• _What is being asked_
Copy out each record below, exactly as given.

• _Listed records_
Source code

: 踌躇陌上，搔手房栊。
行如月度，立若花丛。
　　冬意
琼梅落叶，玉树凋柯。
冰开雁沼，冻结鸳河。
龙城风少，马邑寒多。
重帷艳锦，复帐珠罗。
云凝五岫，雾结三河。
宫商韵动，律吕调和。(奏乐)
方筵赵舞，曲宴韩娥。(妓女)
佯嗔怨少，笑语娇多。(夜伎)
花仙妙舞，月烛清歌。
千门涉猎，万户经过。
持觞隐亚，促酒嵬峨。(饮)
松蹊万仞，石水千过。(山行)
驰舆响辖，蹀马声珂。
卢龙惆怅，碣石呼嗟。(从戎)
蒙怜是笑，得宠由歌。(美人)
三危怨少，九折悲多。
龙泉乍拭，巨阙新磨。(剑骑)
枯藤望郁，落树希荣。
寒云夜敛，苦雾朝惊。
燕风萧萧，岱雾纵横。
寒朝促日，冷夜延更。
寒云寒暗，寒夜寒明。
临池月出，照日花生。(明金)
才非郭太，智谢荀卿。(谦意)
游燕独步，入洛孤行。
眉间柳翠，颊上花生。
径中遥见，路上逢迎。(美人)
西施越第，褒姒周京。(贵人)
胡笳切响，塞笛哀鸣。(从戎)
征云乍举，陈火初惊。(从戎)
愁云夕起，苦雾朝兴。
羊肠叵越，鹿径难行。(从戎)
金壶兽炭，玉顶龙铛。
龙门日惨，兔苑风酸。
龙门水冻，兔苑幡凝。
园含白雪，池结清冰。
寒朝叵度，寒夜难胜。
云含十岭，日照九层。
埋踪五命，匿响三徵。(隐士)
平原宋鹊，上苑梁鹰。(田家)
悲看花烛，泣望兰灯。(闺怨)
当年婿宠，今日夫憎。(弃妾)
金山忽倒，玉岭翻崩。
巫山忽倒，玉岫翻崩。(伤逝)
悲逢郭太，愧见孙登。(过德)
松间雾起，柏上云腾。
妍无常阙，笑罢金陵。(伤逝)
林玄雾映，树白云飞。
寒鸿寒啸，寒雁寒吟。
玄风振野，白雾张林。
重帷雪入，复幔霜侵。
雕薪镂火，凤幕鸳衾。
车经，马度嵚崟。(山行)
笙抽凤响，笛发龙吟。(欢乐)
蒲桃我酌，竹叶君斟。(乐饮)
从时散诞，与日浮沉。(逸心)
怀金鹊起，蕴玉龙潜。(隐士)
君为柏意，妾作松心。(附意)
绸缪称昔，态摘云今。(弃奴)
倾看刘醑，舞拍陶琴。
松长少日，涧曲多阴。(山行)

• _Result below_
Source code

: 踌躇陌上，搔手房栊。
行如月度，立若花丛。
　　冬意
琼梅落叶，玉树凋柯。
冰开雁沼，冻结鸳河。
龙城风少，马邑寒多。
重帷艳锦，复帐珠罗。
云凝五岫，雾结三河。
宫商韵动，律吕调和。(奏乐)
方筵赵舞，曲宴韩娥。(妓女)
佯嗔怨少，笑语娇多。(夜伎)
花仙妙舞，月烛清歌。
千门涉猎，万户经过。
持觞隐亚，促酒嵬峨。(饮)
松蹊万仞，石水千过。(山行)
驰舆响辖，蹀马声珂。
卢龙惆怅，碣石呼嗟。(从戎)
蒙怜是笑，得宠由歌。(美人)
三危怨少，九折悲多。
龙泉乍拭，巨阙新磨。(剑骑)
枯藤望郁，落树希荣。
寒云夜敛，苦雾朝惊。
燕风萧萧，岱雾纵横。
寒朝促日，冷夜延更。
寒云寒暗，寒夜寒明。
临池月出，照日花生。(明金)
才非郭太，智谢荀卿。(谦意)
游燕独步，入洛孤行。
眉间柳翠，颊上花生。
径中遥见，路上逢迎。(美人)
西施越第，褒姒周京。(贵人)
胡笳切响，塞笛哀鸣。(从戎)
征云乍举，陈火初惊。(从戎)
愁云夕起，苦雾朝兴。
羊肠叵越，鹿径难行。(从戎)
金壶兽炭，玉顶龙铛。
龙门日惨，兔苑风酸。
龙门水冻，兔苑幡凝。
园含白雪，池结清冰。
寒朝叵度，寒夜难胜。
云含十岭，日照九层。
埋踪五命，匿响三徵。(隐士)
平原宋鹊，上苑梁鹰。(田家)
悲看花烛，泣望兰灯。(闺怨)
当年婿宠，今日夫憎。(弃妾)
金山忽倒，玉岭翻崩。
巫山忽倒，玉岫翻崩。(伤逝)
悲逢郭太，愧见孙登。(过德)
松间雾起，柏上云腾。
妍无常阙，笑罢金陵。(伤逝)
林玄雾映，树白云飞。
寒鸿寒啸，寒雁寒吟。
玄风振野，白雾张林。
重帷雪入，复幔霜侵。
雕薪镂火，凤幕鸳衾。
车经，马度嵚崟。(山行)
笙抽凤响，笛发龙吟。(欢乐)
蒲桃我酌，竹叶君斟。(乐饮)
从时散诞，与日浮沉。(逸心)
怀金鹊起，蕴玉龙潜。(隐士)
君为柏意，妾作松心。(附意)
绸缪称昔，态摘云今。(弃奴)
倾看刘醑，舞拍陶琴。
松长少日，涧曲多阴。(山行)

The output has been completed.